Separately, Ukrainian authorities on Sunday reported that at least six people were wounded as a result of rocket attacks across from the Zaporizhzhia nuclear plant, where Russia has stationed its troops. Kyrylo Tymoshenko, deputy head of the Ukrainian president’s office, said that two residents of Nikopol had been hospitalized following the strikes, which also damaged five power lines, gas pipelines, and a raft of civilian businesses and residential buildings.

5:20 a.m.: The Institute for the Study of War, a U.S. think tank, said in its latest Ukraine assessment that Russia is conducting forced deportation of Ukrainians that likely amount to a deliberate ethnic cleansing campaign in addition to apparent violations of the Convention on the Prevention and Punishment of the Crime of Genocide. Russian forces continued counterattacks west of Kreminna and ground attacks in Donetsk Oblast.

4:21 a.m.: The latest intelligence update from the U.K. defense ministry said Russia’s defense industry is probably incapable of producing advanced munitions at the rate they are being expended. Recent attacks represent a further degradation of Russia’s long-range missile stocks, which is likely to constrain their ability to strike the volume of targets they desire in future.

3:13 a.m.: Margarita, whose son is serving in the Belarusian Army and is currently deployed near the Ukrainian border, told Radio Free Europe/Radio Liberty last week that she instructed him to "run in the opposite direction or surrender" if he is ordered to fight Ukrainians.

She said mothers worried about their own sons amid rumors of an imminent call-up should "hide them somewhere."

"You just need to not go to the military office and hide the children," Margarita said, "so they're not going to fight for other people's interests."

1:32 a.m.: Polish pipeline operator PERN said Saturday that the pumping of crude oil in the damaged Druzhba pipeline has been restored, Reuters reported.

"PERN's technical services restored the full functionality of the damaged pipeline used to deliver crude oil to the company's German customers on Saturday," PERN said in a statement.

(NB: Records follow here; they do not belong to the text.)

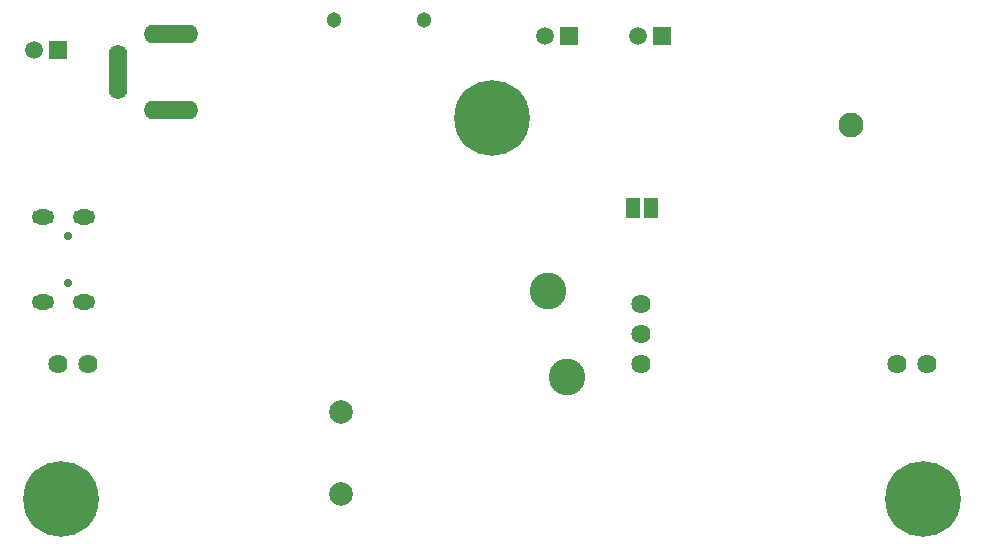
<source format=gbr>
G04 #@! TF.GenerationSoftware,KiCad,Pcbnew,6.0.0-unknown-3514473~86~ubuntu18.04.1*
G04 #@! TF.CreationDate,2019-07-31T16:13:07+03:00*
G04 #@! TF.ProjectId,ESP32-ADF_Rev_C,45535033-322d-4414-9446-5f5265765f43,rev?*
G04 #@! TF.SameCoordinates,Original*
G04 #@! TF.FileFunction,Soldermask,Bot*
G04 #@! TF.FilePolarity,Negative*
%FSLAX46Y46*%
G04 Gerber Fmt 4.6, Leading zero omitted, Abs format (unit mm)*
G04 Created by KiCad (PCBNEW 6.0.0-unknown-3514473~86~ubuntu18.04.1) date 2019-07-31 16:13:07*
%MOMM*%
%LPD*%
G04 APERTURE LIST*
%ADD10R,1.270000X1.701800*%
%ADD11C,1.301600*%
%ADD12O,1.601600X4.601600*%
%ADD13O,4.601600X1.601600*%
%ADD14C,2.101600*%
%ADD15C,3.101600*%
%ADD16C,1.625600*%
%ADD17R,1.501600X1.501600*%
%ADD18C,1.501600*%
%ADD19C,6.401600*%
%ADD20C,2.001600*%
%ADD21C,0.701600*%
%ADD22O,1.901600X1.301600*%
G04 APERTURE END LIST*
D10*
X109962000Y-55350000D03*
X108438000Y-55350000D03*
X108438000Y-55350000D03*
D11*
X83096100Y-39458900D03*
X90716100Y-39458900D03*
D12*
X64800000Y-43800000D03*
D13*
X69250000Y-40600000D03*
X69250000Y-47100000D03*
D14*
X126868680Y-48364200D03*
D15*
X101180000Y-62350000D03*
X102780000Y-69650000D03*
D16*
X109080000Y-63460000D03*
X109080000Y-66000000D03*
X109080000Y-68540000D03*
X133270000Y-68595000D03*
X130730000Y-68595000D03*
X62270000Y-68595000D03*
X59730000Y-68595000D03*
D17*
X59682380Y-42014140D03*
D18*
X57670700Y-42016680D03*
D17*
X110825380Y-40798140D03*
D18*
X108813700Y-40800680D03*
D17*
X102951380Y-40798140D03*
D18*
X100939700Y-40800680D03*
D11*
X96500000Y-45337000D03*
X96500000Y-50163000D03*
X94849000Y-49401000D03*
X94722000Y-46099000D03*
X98151000Y-49401000D03*
X98151000Y-46099000D03*
X94087000Y-47750000D03*
X98913000Y-47750000D03*
D19*
X96500000Y-47750000D03*
D20*
X83700000Y-72600000D03*
X83700000Y-79600000D03*
D11*
X60000000Y-77587000D03*
X60000000Y-82413000D03*
X58349000Y-81651000D03*
X58222000Y-78349000D03*
X61651000Y-81651000D03*
X61651000Y-78349000D03*
X57587000Y-80000000D03*
X62413000Y-80000000D03*
D19*
X60000000Y-80000000D03*
D11*
X133000000Y-77587000D03*
X133000000Y-82413000D03*
X131349000Y-81651000D03*
X131222000Y-78349000D03*
X134651000Y-81651000D03*
X134651000Y-78349000D03*
X130587000Y-80000000D03*
X135413000Y-80000000D03*
D19*
X133000000Y-80000000D03*
D21*
X60574000Y-57700000D03*
X60574000Y-61700000D03*
D22*
X58424000Y-56100000D03*
X61894000Y-56100000D03*
X61894000Y-63300000D03*
X58424000Y-63300000D03*
M02*

</source>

The leak was discovered late on Tuesday and PERN said the next day that there was no sign that third-party interference caused the damage.

"The causes that led to the leakage are being investigated. ... Currently, the activity of PERN services is focused on clearing the area and restoring it to its original condition, PERN said Saturday.

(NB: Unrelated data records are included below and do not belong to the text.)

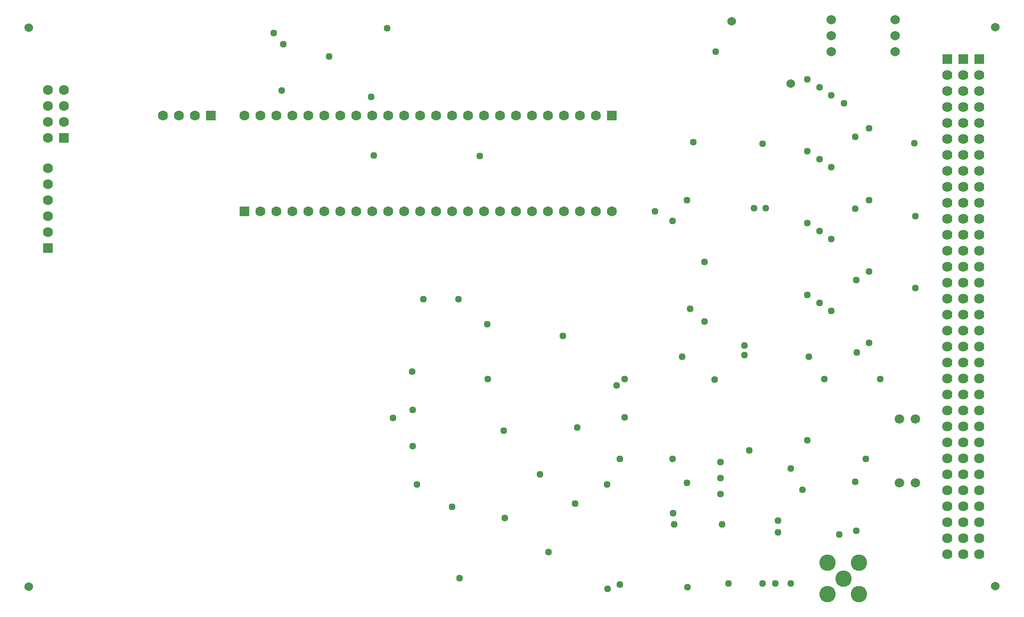
<source format=gbs>
G04 Layer_Color=16711935*
%FSLAX25Y25*%
%MOIN*%
G70*
G01*
G75*
%ADD94R,0.06305X0.06305*%
%ADD95C,0.06305*%
%ADD96C,0.05912*%
%ADD97C,0.10243*%
%ADD98R,0.06305X0.06305*%
%ADD99C,0.05400*%
%ADD100C,0.06400*%
%ADD101R,0.06400X0.06400*%
%ADD102C,0.04400*%
D94*
X34000Y301000D02*
D03*
X24000Y232000D02*
D03*
D95*
Y301000D02*
D03*
X34000Y311000D02*
D03*
X24000D02*
D03*
X34000Y321000D02*
D03*
X24000D02*
D03*
X34000Y331000D02*
D03*
X24000D02*
D03*
Y242000D02*
D03*
Y252000D02*
D03*
Y262000D02*
D03*
Y272000D02*
D03*
Y282000D02*
D03*
X377000Y255000D02*
D03*
X367000D02*
D03*
X357000D02*
D03*
X347000D02*
D03*
X337000D02*
D03*
X327000D02*
D03*
X317000D02*
D03*
X307000D02*
D03*
X297000D02*
D03*
X287000D02*
D03*
X277000D02*
D03*
X267000D02*
D03*
X257000D02*
D03*
X247000D02*
D03*
X237000D02*
D03*
X227000D02*
D03*
X217000D02*
D03*
X207000D02*
D03*
X197000D02*
D03*
X187000D02*
D03*
X177000D02*
D03*
X167000D02*
D03*
X157000D02*
D03*
X147000Y315000D02*
D03*
X157000D02*
D03*
X167000D02*
D03*
X177000D02*
D03*
X187000D02*
D03*
X197000D02*
D03*
X207000D02*
D03*
X217000D02*
D03*
X227000D02*
D03*
X237000D02*
D03*
X247000D02*
D03*
X257000D02*
D03*
X267000D02*
D03*
X277000D02*
D03*
X287000D02*
D03*
X297000D02*
D03*
X307000D02*
D03*
X317000D02*
D03*
X327000D02*
D03*
X337000D02*
D03*
X347000D02*
D03*
X357000D02*
D03*
X367000D02*
D03*
X96000D02*
D03*
X106000D02*
D03*
X116000D02*
D03*
D96*
X554500Y355000D02*
D03*
X514500D02*
D03*
X554500Y365000D02*
D03*
X514500D02*
D03*
X554500Y375000D02*
D03*
X514500D02*
D03*
X557000Y85000D02*
D03*
Y125000D02*
D03*
X567000Y85000D02*
D03*
Y125000D02*
D03*
D97*
X522000Y25000D02*
D03*
X512157Y15157D02*
D03*
X531843D02*
D03*
Y34843D02*
D03*
X512157D02*
D03*
D98*
X147000Y255000D02*
D03*
X377000Y315000D02*
D03*
X126000D02*
D03*
D99*
X617000Y20200D02*
D03*
Y370200D02*
D03*
X12000Y370000D02*
D03*
Y20000D02*
D03*
X452000Y374000D02*
D03*
X489000Y335000D02*
D03*
D100*
X607000Y340200D02*
D03*
Y330200D02*
D03*
Y320200D02*
D03*
Y310200D02*
D03*
Y300200D02*
D03*
Y290200D02*
D03*
Y280200D02*
D03*
Y270200D02*
D03*
Y260200D02*
D03*
Y250200D02*
D03*
Y240200D02*
D03*
Y230200D02*
D03*
Y220200D02*
D03*
Y210200D02*
D03*
Y200200D02*
D03*
Y190200D02*
D03*
Y180200D02*
D03*
Y170200D02*
D03*
Y160200D02*
D03*
Y150200D02*
D03*
Y140200D02*
D03*
Y130200D02*
D03*
Y120200D02*
D03*
Y110200D02*
D03*
Y100200D02*
D03*
Y90200D02*
D03*
Y80200D02*
D03*
Y70200D02*
D03*
Y60200D02*
D03*
Y50200D02*
D03*
Y40200D02*
D03*
X597000D02*
D03*
X587000D02*
D03*
X597000Y50200D02*
D03*
X587000D02*
D03*
X597000Y60200D02*
D03*
X587000D02*
D03*
X597000Y70200D02*
D03*
X587000D02*
D03*
X597000Y80200D02*
D03*
Y90200D02*
D03*
Y100200D02*
D03*
X587000D02*
D03*
Y90200D02*
D03*
Y80200D02*
D03*
X597000Y340200D02*
D03*
Y330200D02*
D03*
X587000Y340200D02*
D03*
Y330200D02*
D03*
X597000Y320200D02*
D03*
Y310200D02*
D03*
Y300200D02*
D03*
Y290200D02*
D03*
X587000Y320200D02*
D03*
Y310200D02*
D03*
Y300200D02*
D03*
Y290200D02*
D03*
Y280200D02*
D03*
Y270200D02*
D03*
Y260200D02*
D03*
Y250200D02*
D03*
X597000Y280200D02*
D03*
Y270200D02*
D03*
Y260200D02*
D03*
Y250200D02*
D03*
Y240200D02*
D03*
Y230200D02*
D03*
Y220200D02*
D03*
Y210200D02*
D03*
Y200200D02*
D03*
X587000Y240200D02*
D03*
Y230200D02*
D03*
Y220200D02*
D03*
Y210200D02*
D03*
Y200200D02*
D03*
Y190200D02*
D03*
Y180200D02*
D03*
Y170200D02*
D03*
Y160200D02*
D03*
Y150200D02*
D03*
X597000Y190200D02*
D03*
Y180200D02*
D03*
Y170200D02*
D03*
Y160200D02*
D03*
Y150200D02*
D03*
X587000Y140200D02*
D03*
Y130200D02*
D03*
Y120200D02*
D03*
Y110200D02*
D03*
X597000Y140200D02*
D03*
Y130200D02*
D03*
Y120200D02*
D03*
Y110200D02*
D03*
D101*
Y350200D02*
D03*
X607000D02*
D03*
X587000D02*
D03*
D102*
X545000Y150000D02*
D03*
X500500Y164000D02*
D03*
X471500Y22000D02*
D03*
X479500D02*
D03*
X346500Y177000D02*
D03*
X259000Y200000D02*
D03*
X252429Y130571D02*
D03*
X252000Y154500D02*
D03*
X252500Y108000D02*
D03*
X240071Y125571D02*
D03*
X294500Y289500D02*
D03*
X228000Y290000D02*
D03*
X165504Y366504D02*
D03*
X171496Y359496D02*
D03*
X428008Y298008D02*
D03*
X280996Y200000D02*
D03*
X299500Y150000D02*
D03*
X442158Y354842D02*
D03*
X460000Y165000D02*
D03*
Y171000D02*
D03*
X445000Y78000D02*
D03*
Y98000D02*
D03*
X310055Y62945D02*
D03*
X536000Y100000D02*
D03*
X519500Y52500D02*
D03*
X481004Y53996D02*
D03*
X416004Y58996D02*
D03*
X489000Y22000D02*
D03*
X510000Y150000D02*
D03*
X489000Y94000D02*
D03*
X496496Y80496D02*
D03*
X499500Y111500D02*
D03*
X281835Y25165D02*
D03*
X382004Y21004D02*
D03*
X424000Y262000D02*
D03*
X415000Y249000D02*
D03*
X404000Y255000D02*
D03*
X380000Y146000D02*
D03*
X473504Y257000D02*
D03*
X466000D02*
D03*
X255000Y84000D02*
D03*
X374000D02*
D03*
X424000Y85000D02*
D03*
X277008Y70000D02*
D03*
X354000Y72000D02*
D03*
X332000Y90158D02*
D03*
X435110Y185890D02*
D03*
X298890Y184110D02*
D03*
X426000Y194000D02*
D03*
X434945Y223055D02*
D03*
X567000Y252000D02*
D03*
X566500Y297500D02*
D03*
X522500Y322500D02*
D03*
X567000Y207000D02*
D03*
X538000Y217250D02*
D03*
Y262000D02*
D03*
Y307000D02*
D03*
Y172500D02*
D03*
X514500Y237500D02*
D03*
X471320Y297321D02*
D03*
X463102Y105102D02*
D03*
X529500Y85500D02*
D03*
X421000Y164000D02*
D03*
X441390Y149390D02*
D03*
X415000Y100000D02*
D03*
X385000Y126000D02*
D03*
Y150000D02*
D03*
X445996Y58996D02*
D03*
X415500Y66000D02*
D03*
X309500Y117500D02*
D03*
X355504Y119504D02*
D03*
X382000Y100000D02*
D03*
X337496Y41496D02*
D03*
X374500Y18500D02*
D03*
X424500Y19500D02*
D03*
X450000Y22000D02*
D03*
X481004Y61004D02*
D03*
X530000Y55000D02*
D03*
X530496Y166496D02*
D03*
X530000Y212000D02*
D03*
X529504Y256496D02*
D03*
X529496Y301496D02*
D03*
X514500Y327500D02*
D03*
Y192500D02*
D03*
Y282500D02*
D03*
X507000Y332500D02*
D03*
Y197500D02*
D03*
Y242500D02*
D03*
Y287500D02*
D03*
X499500Y337500D02*
D03*
Y202500D02*
D03*
Y292500D02*
D03*
Y247500D02*
D03*
X170504Y330496D02*
D03*
X236504Y369504D02*
D03*
X200000Y352000D02*
D03*
X226504Y326496D02*
D03*
X445000Y88000D02*
D03*
M02*

</source>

12:02 a.m.: Arab media reported Saturday that Egypt's energy minister, Tarek el Molla, who attended the East Mediterranean Gas Forum in Cyprus on Friday, said that gas supplies in the East Med region will be what he called “a life-saver for Europe at a time of crisis," and "could eventually meet Europe's gas needs if the proper investments are made," reports Edward Yeranian from Cairo for VOA.

Some information in this report came from Agence France-Presse, The Associated Press and Reuters.